At dance, it’s fun to be featured in the center of the stage, but it’s the ability of everyone to learn and perform the choreography together that makes us successful.

My biggest Moses Moment came after Grandpa Joe was diagnosed with cancer. When we were in elementary school, Grandpa Joe picked us up from school every other day. We would spend our afternoons reading and playing backgammon. He even hid little presents in his magic hat… Or maybe it was really magic.

We visited Grandpa Joe in the hospital on Father’s Day and I got to see him a couple times at the rehab facility before I left for camp. It was scary, but he was always excited to see us. 

At camp, I remembered it was his birthday and got to send him a card and a picture by email, since the mail would have taken weeks to get to him from Algonquin Park.

The day I returned from camp, Grandpa came home to begin hospice care. I was used to summers being all about fun experiences going to Northport and Torch Lake — and Grandpa Joe being part of those memories, even if he was happier on shore than in a kayak.

This was different … and it was hard at first. But I started going over to his house on my own to hang out. I got to know the caretakers who were there to make sure he was comfortable. As hard as it was to see him like that, he was still a great listener to all my stories and we got to watch the next episode of Only Murders in the Building every week. 

I am glad I was able to be there for him in the same way he was always there for me.

The story of Moses and Pharaoh extends beyond our individual experiences to the world around us. The greater the problem, the harder it is to step into the Red Sea. 

The closest things to burning bushes and plagues that we encounter today are the effects of climate change. It is tempting to think that our own actions don’t matter, but there is a role for everyone in helping our planet.

I used to associate Ruth Bader Ginsberg with candy, since I dressed up AS her for Halloween and was very successful trick-or-treating. But she is more than just a costume. 

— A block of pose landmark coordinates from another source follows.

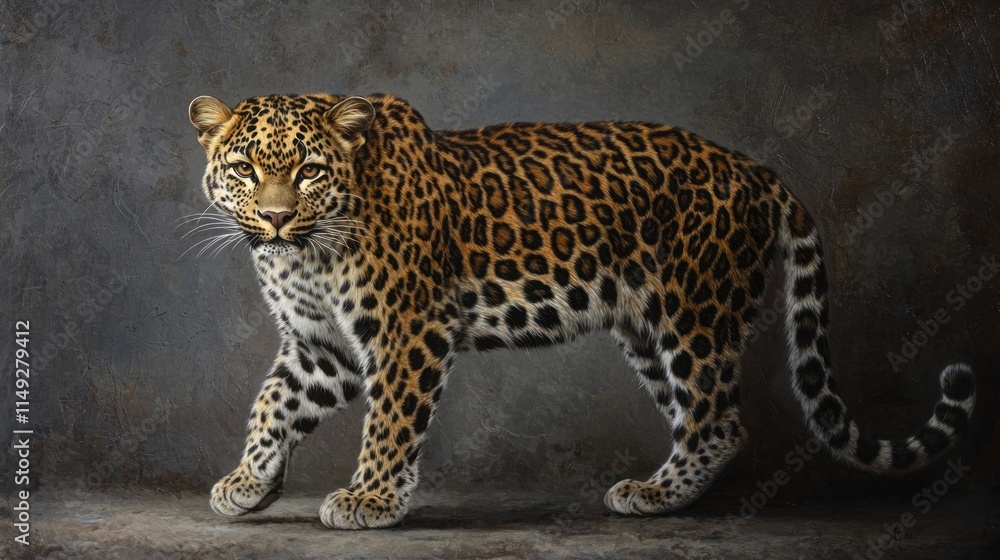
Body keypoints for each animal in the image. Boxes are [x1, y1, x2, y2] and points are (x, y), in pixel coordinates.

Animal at [186, 92, 976, 530]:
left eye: (310, 170)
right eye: (246, 169)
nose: (275, 218)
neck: (305, 254)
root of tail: (755, 170)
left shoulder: (407, 331)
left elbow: (390, 423)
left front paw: (371, 500)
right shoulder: (320, 346)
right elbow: (274, 402)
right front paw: (249, 484)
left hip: (695, 311)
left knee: (717, 418)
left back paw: (654, 492)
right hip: (649, 328)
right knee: (709, 421)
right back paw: (663, 496)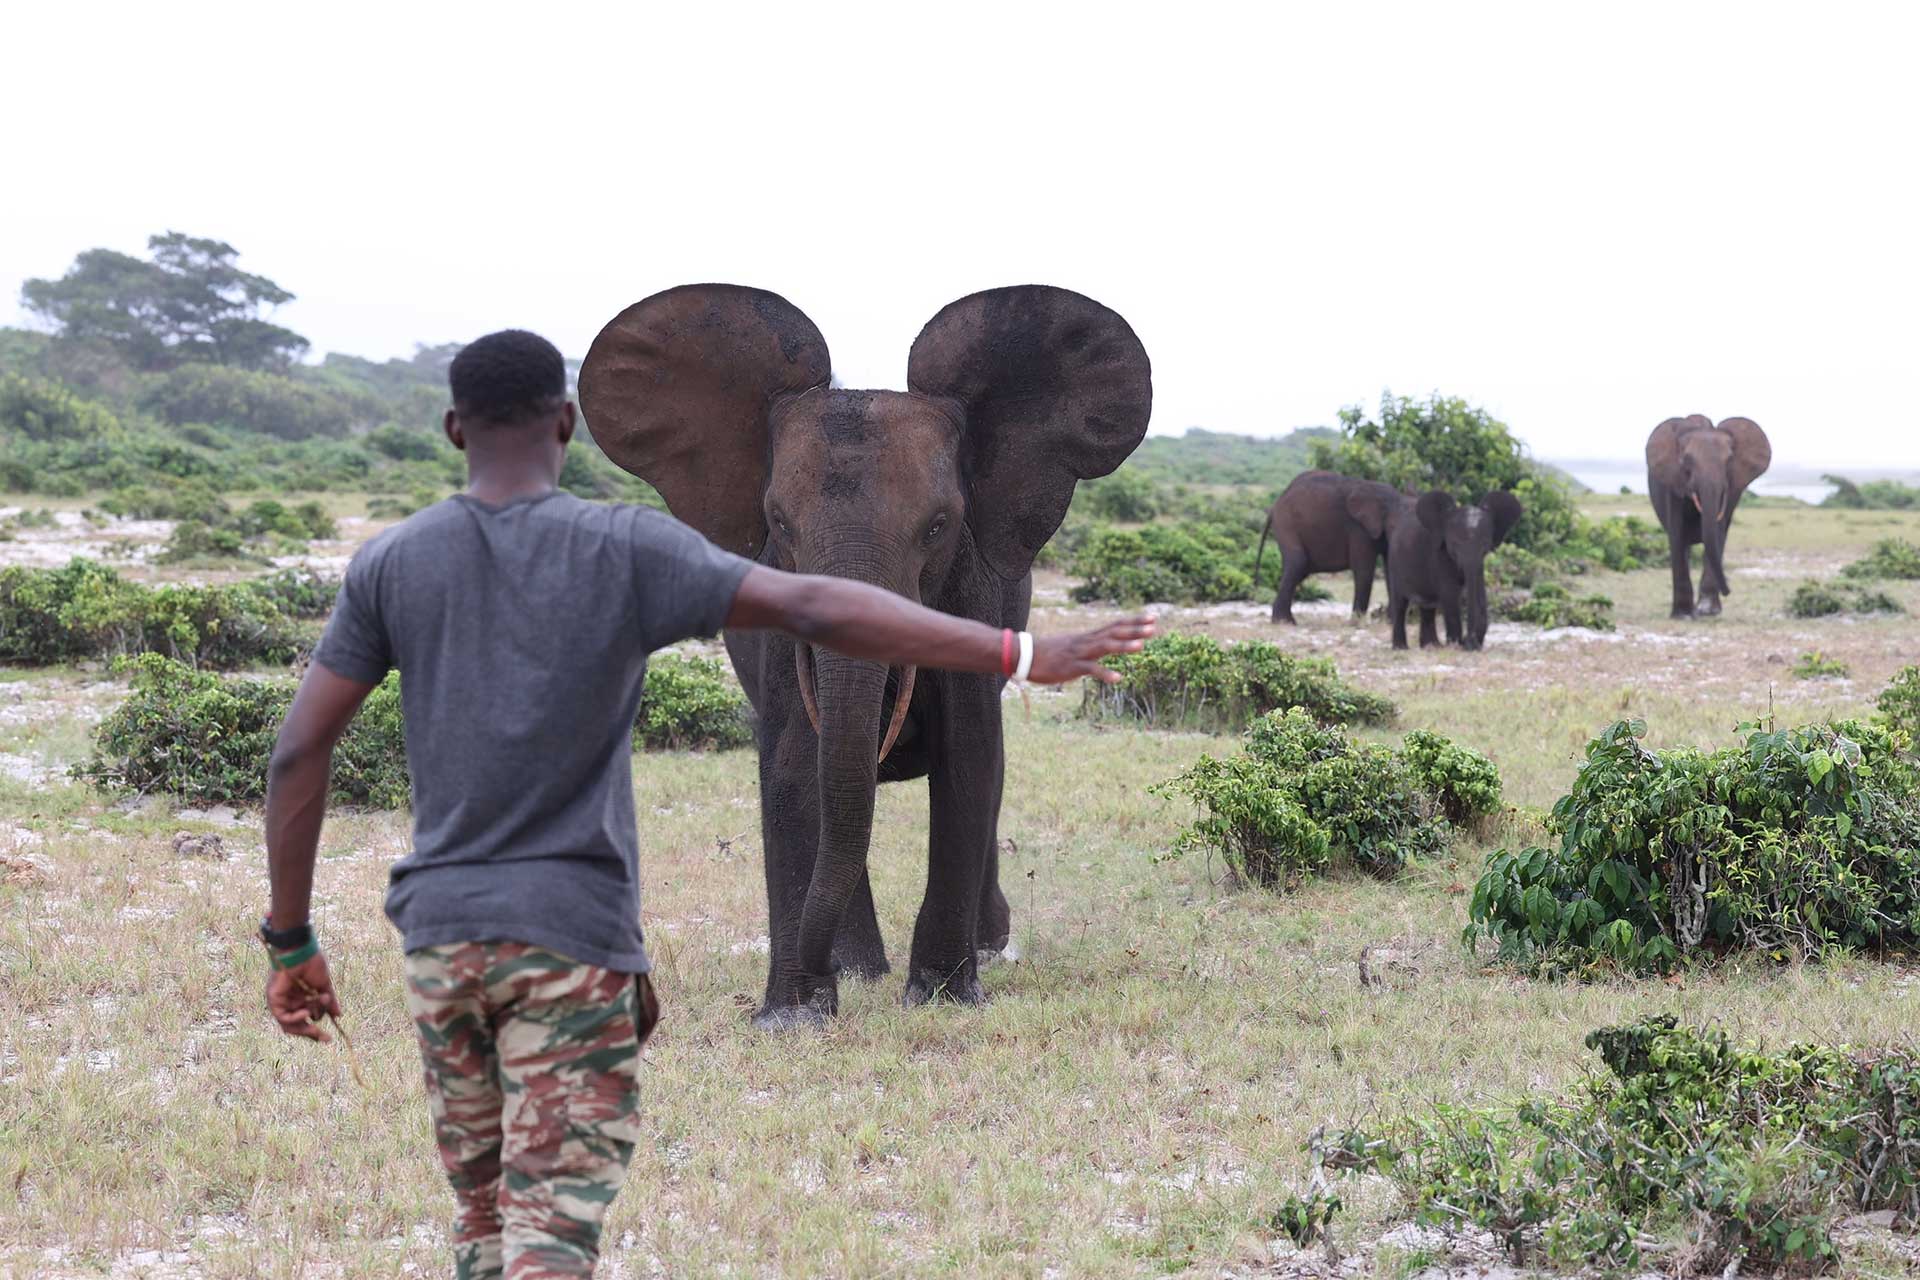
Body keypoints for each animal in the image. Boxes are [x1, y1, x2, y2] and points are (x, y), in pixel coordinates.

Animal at [577, 284, 1152, 1027]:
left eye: (938, 527)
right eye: (779, 525)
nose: (818, 970)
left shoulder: (973, 590)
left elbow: (969, 758)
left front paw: (940, 998)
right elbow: (794, 761)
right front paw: (796, 1017)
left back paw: (980, 948)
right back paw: (859, 968)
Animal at [1253, 470, 1403, 623]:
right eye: (1392, 525)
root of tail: (1275, 505)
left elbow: (1390, 568)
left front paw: (1389, 621)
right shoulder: (1358, 529)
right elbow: (1364, 570)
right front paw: (1355, 623)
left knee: (1300, 570)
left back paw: (1285, 620)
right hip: (1286, 523)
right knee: (1298, 563)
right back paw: (1284, 622)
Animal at [1349, 488, 1522, 650]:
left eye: (1486, 545)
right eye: (1454, 544)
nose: (1470, 642)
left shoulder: (1479, 563)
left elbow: (1479, 589)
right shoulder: (1438, 554)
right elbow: (1450, 594)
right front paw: (1456, 645)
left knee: (1428, 607)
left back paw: (1431, 646)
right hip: (1395, 562)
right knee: (1400, 602)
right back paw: (1401, 648)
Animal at [1645, 415, 1771, 618]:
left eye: (1729, 460)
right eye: (1686, 460)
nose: (1728, 591)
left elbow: (1717, 534)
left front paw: (1707, 611)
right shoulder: (1673, 484)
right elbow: (1677, 535)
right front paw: (1683, 615)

Justice Ginsberg is a great example of standing up for vulnerable people. She helped protect the rights of women and girls through her supreme court opinions. RBG held one of the most powerful positions in the country, but, as a woman and a Jew, she was part of a minority on the Supreme Court. In the same way Moses gave voice to his people, she spoke up for those whose rights were at risk.  

Here’s what she said about her dissenting opinions:

They speak to a future age. It’s not simply to say, ‘My colleagues are wrong and I would do it this way.’ But the greatest dissents do become court opinions and gradually over time their views become the dominant view. So that’s the dissenter’s hope that they are writing not for today, but for tomorrow.